Walker makes a critical observation about Belfast and advances made under the Union:

“I hold no brief for Belfast, but past bigotry aside, we have moved fast towards Municipal Socialism, leaving not merely the other cities of Ireland far behind, but giving the lead to many cities in England and Scotland. 

We collectively own and control our gas works, water works, harbour works, markets, tramways, electricity, museums, art galleries, etc., whilst we Municipally cater for bowlers, cricketers, footballers, lovers of band music (having organised a Police Band), and our works’ department do an enormous amount of ‘timed’ and ‘contract’ work within the Municipality. With the above in operation, we, in Belfast, have no need to be ashamed of being compared in Municipal management with any city in the kingdom. What does Comrade Connolly say?”

Walker also wrote in, ‘Rebel Ireland: And Its Protestant Leaders’ (1910):

“Bailie Jack (Scottish Ironmoulders) declared that “what was wanted was the unity of our forces all over.” Just so, but Ireland has to be, must be, treated differently. Why? Because of the Conservative temperament of certain Irish propagandists, and because of their insistence on viewing the class war as a national question instead of, as it is, a world-wide question.”

Walker wrote in ‘A Socialist (sic) Symposium and An Evasion‘ (1910):

“Belfast’s municipal activities seem to be gall and wormwood to our Comrade. They excite his ire. They induce him to throw aside the last vestige of comradeship, and to descend to the level of the corner-boy in his rage against all and sundry, who have dared to spend their time in doing the collar work which ALONE makes for success, instead of leading an invisible ammy nowhere, but content if the general be visible to the people of the plain.”
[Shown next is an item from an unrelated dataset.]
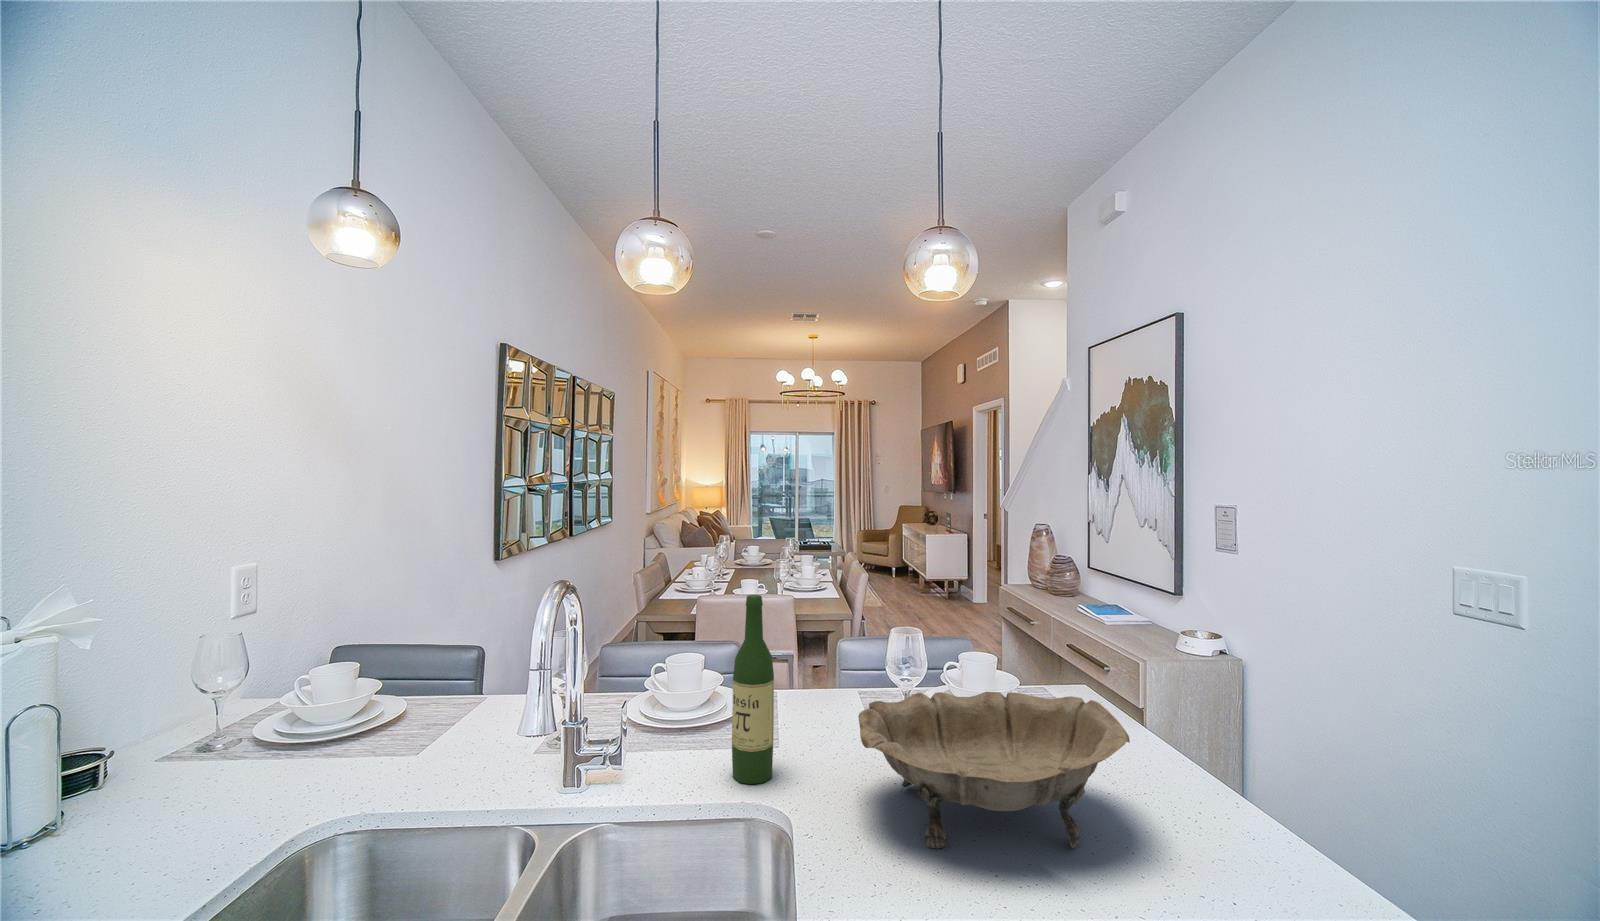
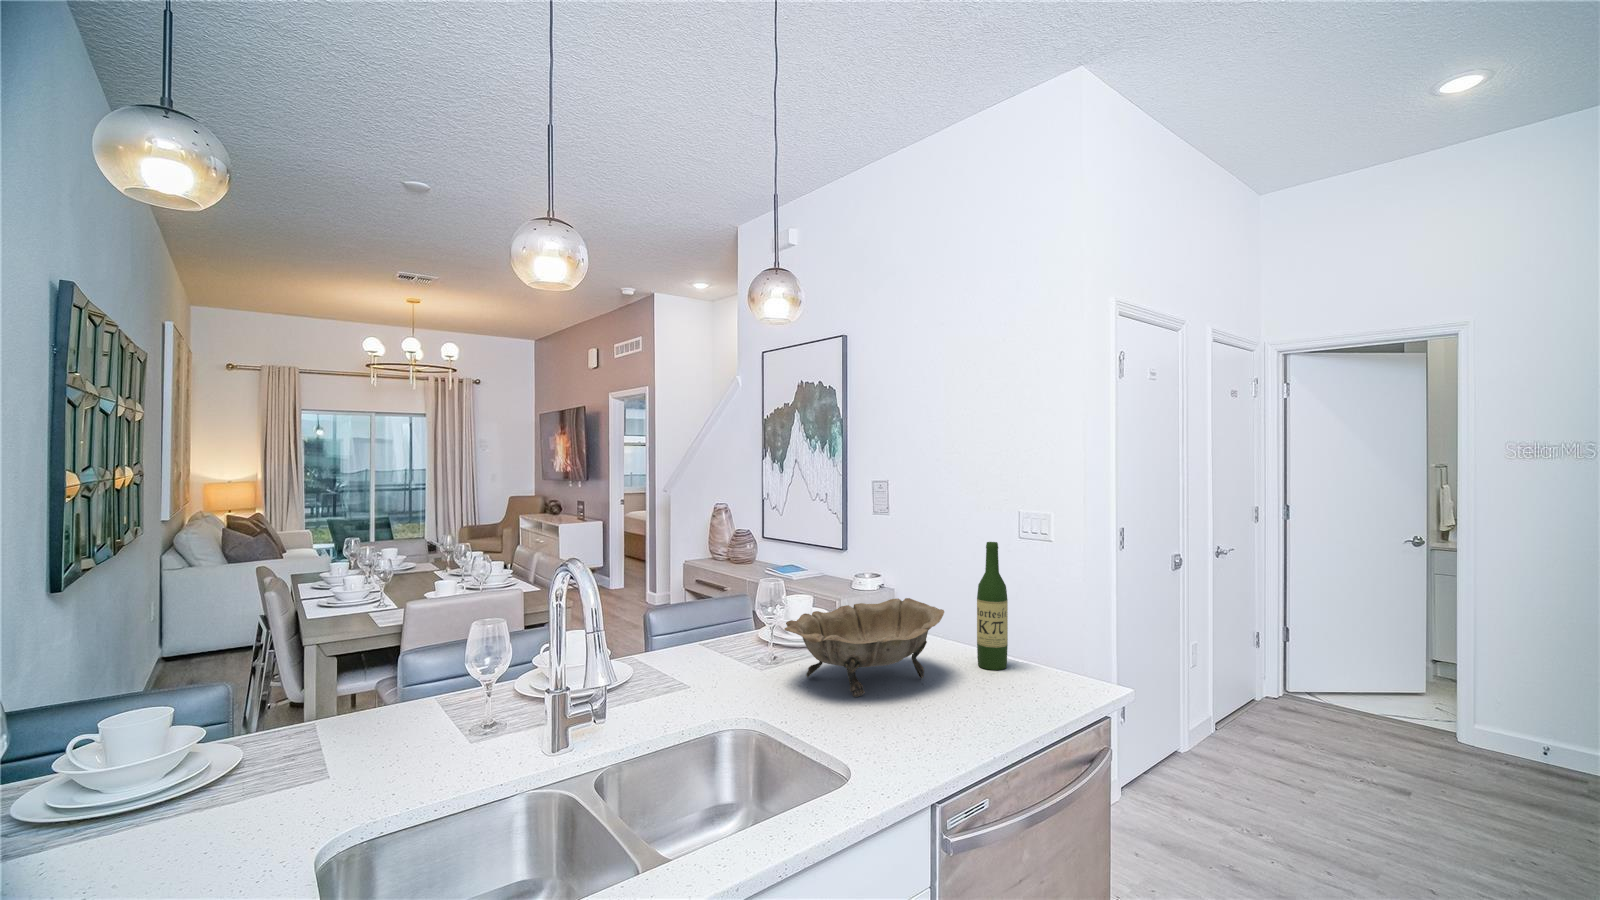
wine bottle: present [732,595,774,784] -> present [977,542,1008,670]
William Walker makes a strong and compelling stand against the vision presented by Connolly. His alternative is confident and just as legitimate. Unfortunately Walker, never mind his British-Irish ideals, is almost unknown.

However there is reason for unionists to consider Walker and Walkerism and his arguments for an Ireland in partnership with Britain as against the isolated Ireland conceived by Connolly.